━━━ BACAAN LATIHAN

Namun, tulis Radar Bolmong, Kasat Reskrim memberikan signal tidak tertutup kemungkinan proses pidana terhadap dugaan pemalsuan surat-menyurat (yang menjadi dasar lolosnya DjM di DCT) itu dilakukan. ‘’Harus jelas dulu siapa yang dirugikan. Artinya bersifat delik aduan. Jika ada yang melapor, kami akan bertindak,’’ kata Manossoh.

Aduh, Pak Kasat, sewaktu kuliah hukum Anda tidak kebanyakan tidur kan? Saya ingin mendebat logika hukum Anda dengan pengandaian seperti ini: Ada orang yang merusak jembatan yang terletak di samping Polsek Mogolaing hingga luluh-lantak. Semua orang tahu pelaku dan obyeknya. Tetapi tidak seorang pun yang melapor ke Polres Bolmong (termasuk Dinas Pekerjaan Umum (PU) yang justru gembira sebab bakal ada proyek baru) karena masyarakat punya akses lain, lewat Jalan Adampe Dolot, Jalan Amal, Jalan Cendana, dan belok kiri ke arah Polsek Mogolaing, lalu polisi boleh ongkang-ongkang kaki?

━━━━━━
━━━ DATA TERSEDIA

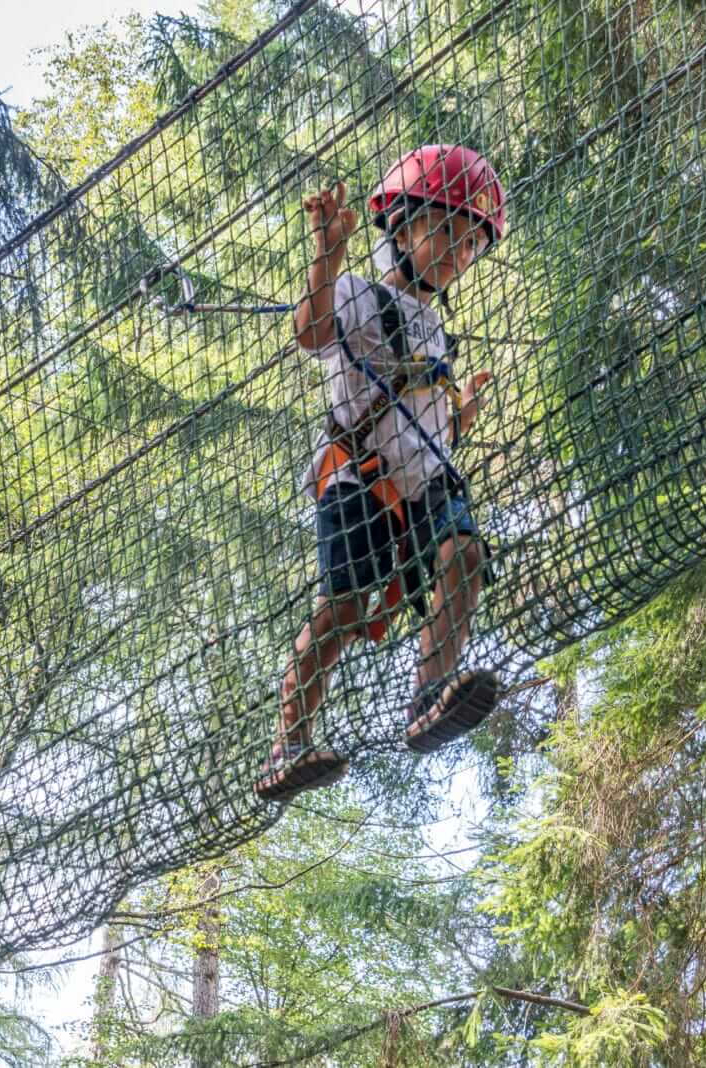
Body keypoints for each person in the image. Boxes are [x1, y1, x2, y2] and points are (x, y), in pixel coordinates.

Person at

━━━━━━
━━━ DATA TERSEDIA

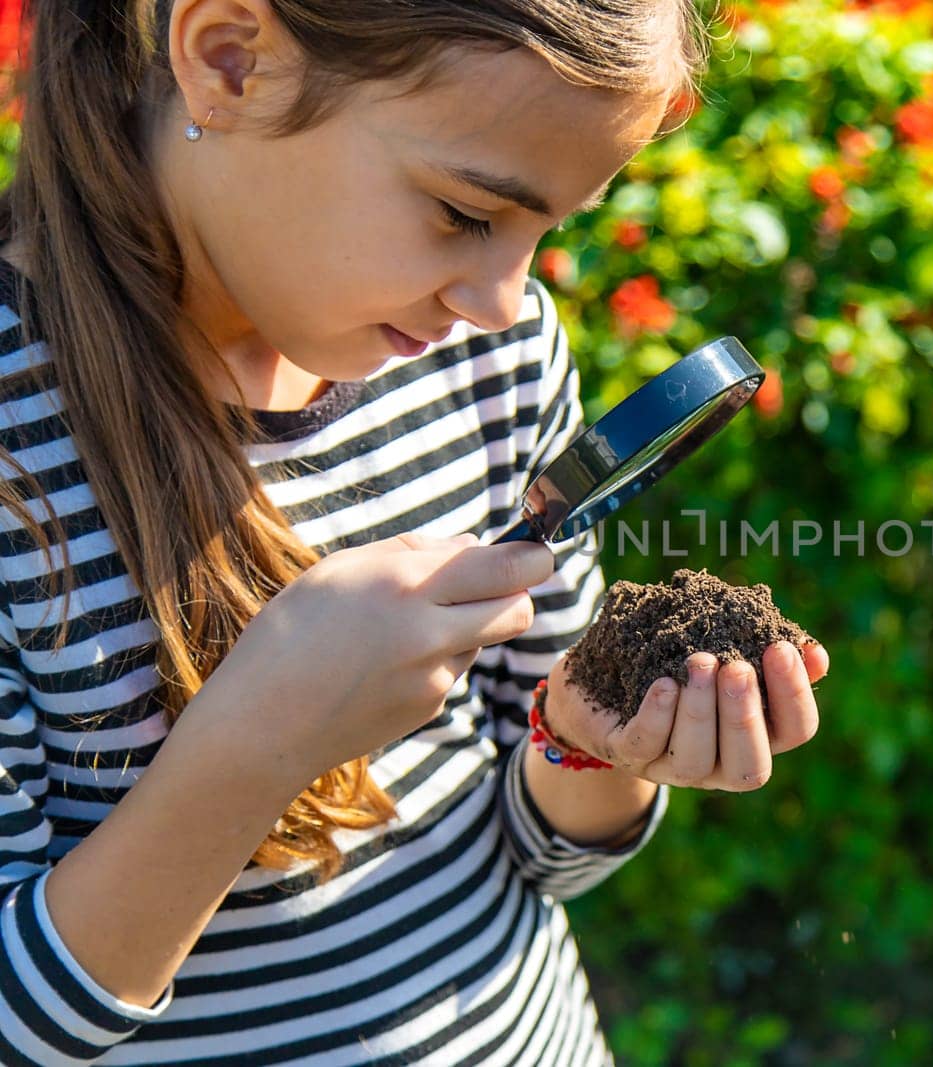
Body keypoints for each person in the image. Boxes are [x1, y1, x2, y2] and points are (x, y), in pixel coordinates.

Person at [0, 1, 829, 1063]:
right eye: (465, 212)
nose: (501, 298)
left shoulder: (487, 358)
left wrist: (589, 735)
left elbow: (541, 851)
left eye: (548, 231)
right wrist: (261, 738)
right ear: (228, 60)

━━━━━━
━━━ DATA TERSEDIA

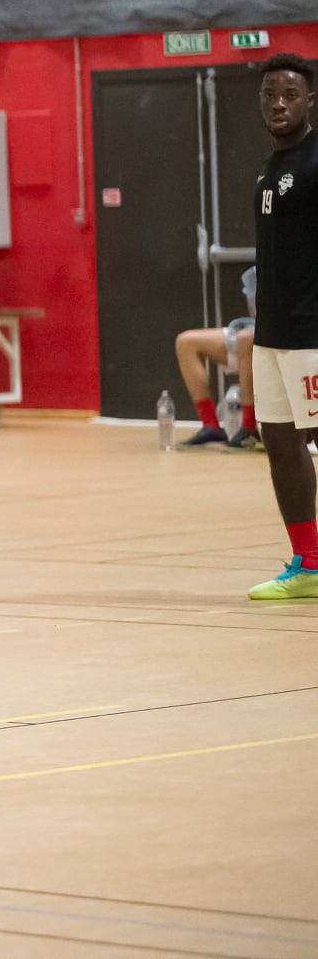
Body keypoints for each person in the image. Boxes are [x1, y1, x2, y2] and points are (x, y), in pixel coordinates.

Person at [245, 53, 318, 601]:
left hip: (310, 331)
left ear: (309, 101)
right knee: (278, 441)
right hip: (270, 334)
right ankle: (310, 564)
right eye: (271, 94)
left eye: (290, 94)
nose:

━━━━━━

TUGAS SINGKAT 1 => Salin ulang bacaan latihan mulai "Namun, tulis Radar" sampai "bertindak,’’ kata Manossoh.", termasuk kedua batas itu, dan ganti "Kasat Reskrim" dengan "Kepala Satuan Reserse Kriminal".
TUGAS SINGKAT 2 => Teruskan tulisan tentang dugaan pemalsuan surat dalam pencalonan DjM itu dari kalimat terakhirnya.
Data ini diambil dari sumber yang berbeda.

HASIL LATIHAN 1 =>
Namun, tulis Radar Bolmong, Kepala Satuan Reserse Kriminal memberikan signal tidak tertutup kemungkinan proses pidana terhadap dugaan pemalsuan surat-menyurat (yang menjadi dasar lolosnya DjM di DCT) itu dilakukan. ‘’Harus jelas dulu siapa yang dirugikan. Artinya bersifat delik aduan. Jika ada yang melapor, kami akan bertindak,’’ kata Manossoh.

HASIL LATIHAN 2 =>
Yang lebih serius, Pak Kasat, tahukah Anda bahwa tindakan subversif yang merongrong kewibawaan negara bukanlah delik aduan? Polisi yang sadar tugas dan tanggungjawab semestinya tahu bahwa sekali pun hanya dugaan, memanipulasi dokumen negara adalah perbuatan subversif yang mesti segera ditindaklanjuti dengan penyelidikan dan penyidikan. Menunggu seseorang resmi melaporkan adanya dugaan rongrongan terhadap kewibawaan negara, karena dia merasa dirugikan, sama dengan meminta Presiden RI sebagai representasi bangsa dan negara turun tangan langsung melapor ke Polres Bolmong.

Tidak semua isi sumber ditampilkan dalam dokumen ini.